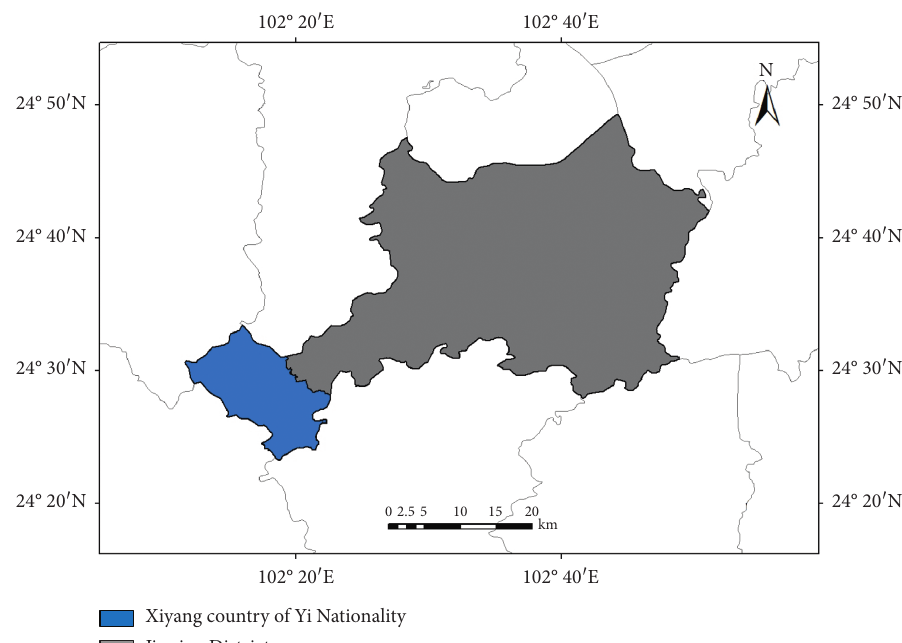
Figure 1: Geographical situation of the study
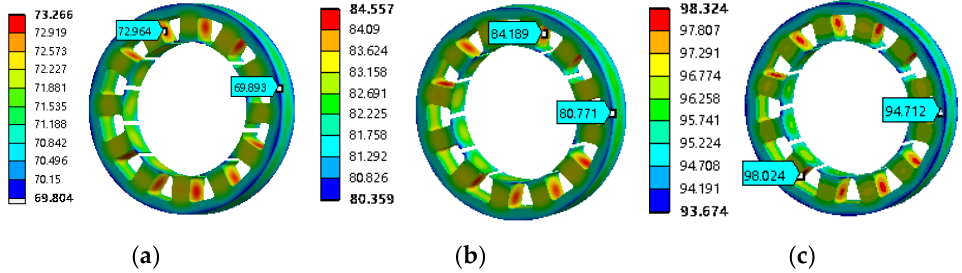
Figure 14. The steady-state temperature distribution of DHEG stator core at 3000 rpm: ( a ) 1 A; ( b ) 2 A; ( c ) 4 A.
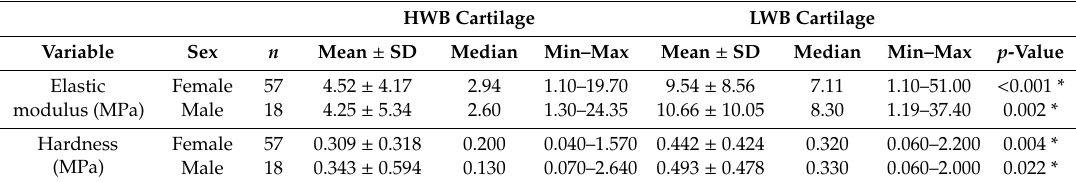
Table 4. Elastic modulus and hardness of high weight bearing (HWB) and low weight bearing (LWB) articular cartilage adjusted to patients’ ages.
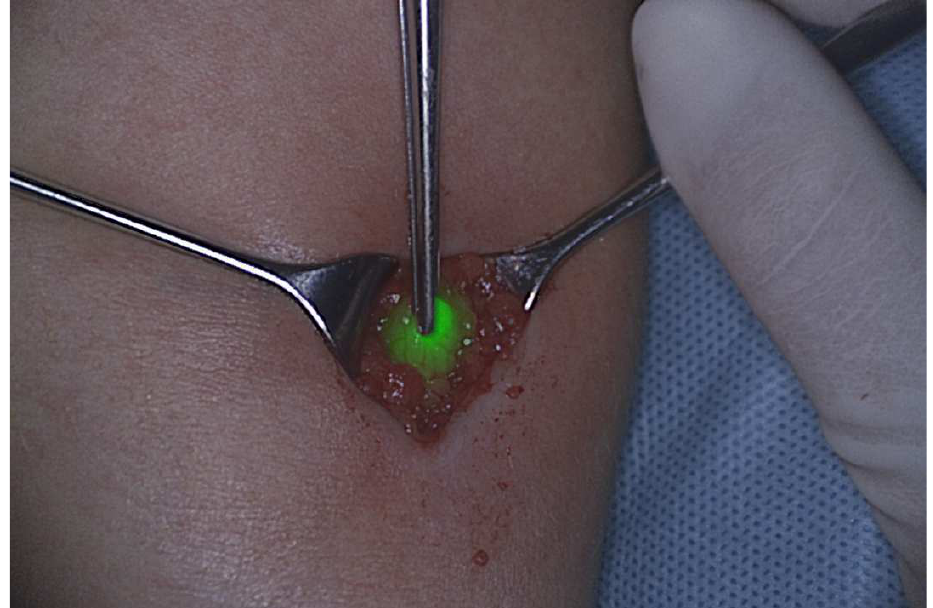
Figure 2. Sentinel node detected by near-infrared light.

* * *

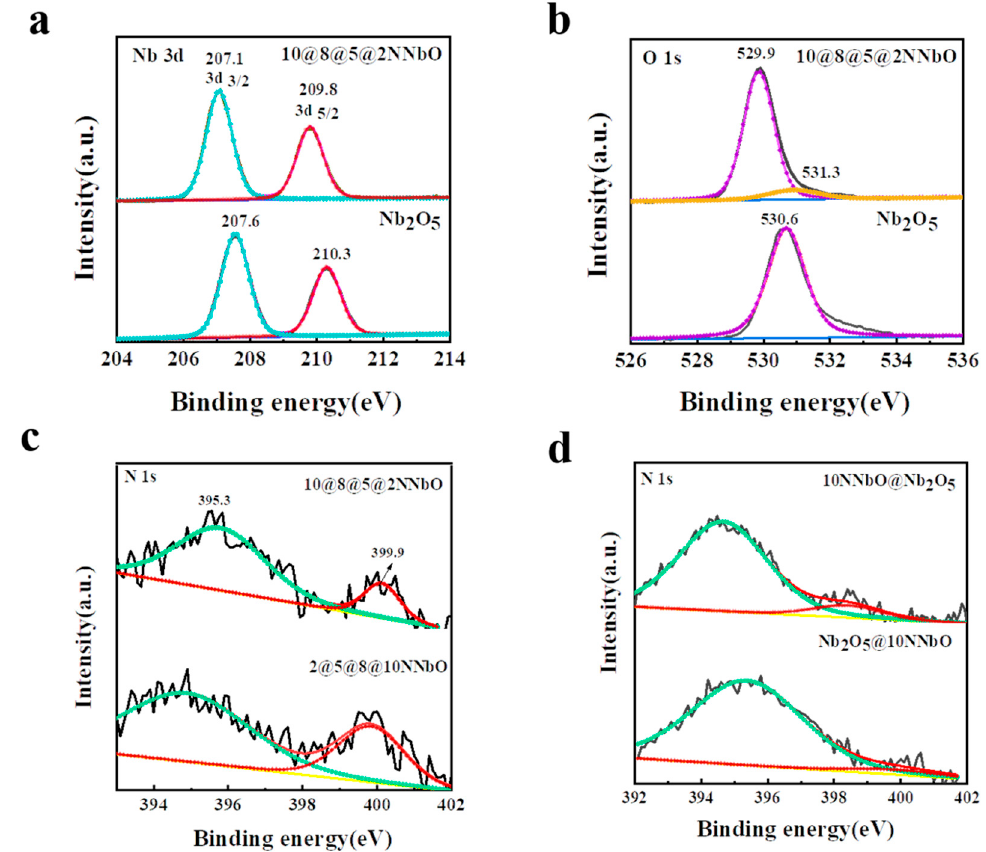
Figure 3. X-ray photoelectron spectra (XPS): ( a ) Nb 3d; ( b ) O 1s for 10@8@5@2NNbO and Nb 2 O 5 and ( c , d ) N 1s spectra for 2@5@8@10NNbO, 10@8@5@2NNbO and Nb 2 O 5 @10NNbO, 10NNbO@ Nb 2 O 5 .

Action item: Could the stretch from the line with "Figure 1: Geographical situation of the study" through the line with "Figure 2. Sentinel" in the listing above be restated word for word, minus the pictures?

Exercise result:
Figure 1: Geographical situation of the study
Figure 14. The steady-state temperature distribution of DHEG stator core at 3000 rpm: ( a ) 1 A; ( b ) 2 A; ( c ) 4 A.
Table 4. Elastic modulus and hardness of high weight bearing (HWB) and low weight bearing (LWB) articular cartilage adjusted to patients’ ages.
Figure 2. Sentinel node detected by near-infrared light.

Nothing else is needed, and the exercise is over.